> [Activity A]:
Retype the passage of the web writing guide between "How to Use Whitespace" and "content is relevant.", inclusive.

> [Given text]:
Content starts

Best practices

The way users read on the web is different from the way they read printed pages. For most people, reading onscreen is tiring for the eyes, and 25% slower, so users scan the page until they find information relevant to their search and then they read.

Create scannable pages by using:

  • Meaningful sub-headings
  • Bulleted/numbered lists
  • One idea per paragraph 
  • Inverted pyramid style (start with the conclusion)
  • Lean text (short paragraphs, short sentences, short words)
  • Bolded keywords

Get to the goods

The web is a user-driven medium. People want to complete a task, and do it quickly. If a website is difficult to navigate or read, they'll leave.

  • Focus on the user, not on yourself. Users are self-absorbed and task-focused. Find their top tasks and make them easy to do.
  • Keep content short and to the point. Consider what information the user is seeking and make it immediately available. Avoid unnecessary introductory text – phrases like "welcome to this web page."
  • Break text up into easily digestible "chunks" with clear, consise headings. Get used to writing meaningful sub-headings.
  • Bold relevant words and use bulleted/numbered lists to make it easy for users to scan content.
  • Use plain language. Even the most sophisticated users appreciate straightforward writing. Keep your sentence structure simple and avoid uncommon words, slang and jargon.
  • Keep visitors engaged with a "call to action" on every page. Users should be guided to the next natural step on every page.
  • Links need to give your user a good idea about where they're going. Don't use "click here" or the URL as link text. If the link isn't clear to your new user, briefly describe it.

Remove content

More important than adding content to your pages is removing unnecessary content from them. On many higher ed pages, upwards of 75% of content is garbage, especially in admissions and financial aid pages. So think about what's outdated, irreverent, unnecessary, or should be moved to a different page. Can parts of your long sentence be removed and it still deliver the same message? Does the user really care about that detail? Has that instruction already been defined? Think slim. 

Simplicity Wins over Abundance of Choice

Why Use Whitespace?

Readers need rest between ideas. Too much cluttered content is taxing on your reader's brain, and less scannable. Keeping everything "above the fold" is outdated and bad web design.

How to Use Whitespace

Use side boxes sparingly. They should contain at most a small ad and/or your top task links. Your page likely already has side boxes, which are the left menu and Contact box. Users eagerly scroll down when your content is relevant.

Use the body of your page. The body area should contain 90% of your content, using heading + small paragraph pairs. It might look boring, but this format is extremely scannable and usable.

Content ends

> [Activity B]:
Gather every line of the records below that contains the string "What", matching case exactly.

> [Records for the exercise]:
Content starts

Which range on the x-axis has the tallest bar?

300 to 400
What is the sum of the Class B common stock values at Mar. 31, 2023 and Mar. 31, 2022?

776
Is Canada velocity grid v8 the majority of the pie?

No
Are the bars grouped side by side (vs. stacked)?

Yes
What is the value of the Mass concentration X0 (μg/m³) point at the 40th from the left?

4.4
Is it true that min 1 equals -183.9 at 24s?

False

Content ends
Content starts

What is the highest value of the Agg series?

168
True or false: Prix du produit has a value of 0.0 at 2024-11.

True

Content ends

> [Task solution A]:
How to Use Whitespace

Use side boxes sparingly. They should contain at most a small ad and/or your top task links. Your page likely already has side boxes, which are the left menu and Contact box. Users eagerly scroll down when your content is relevant.

> [Task solution B]:
What is the sum of the Class B common stock values at Mar. 31, 2023 and Mar. 31, 2022?
What is the value of the Mass concentration X0 (μg/m³) point at the 40th from the left?
What is the highest value of the Agg series?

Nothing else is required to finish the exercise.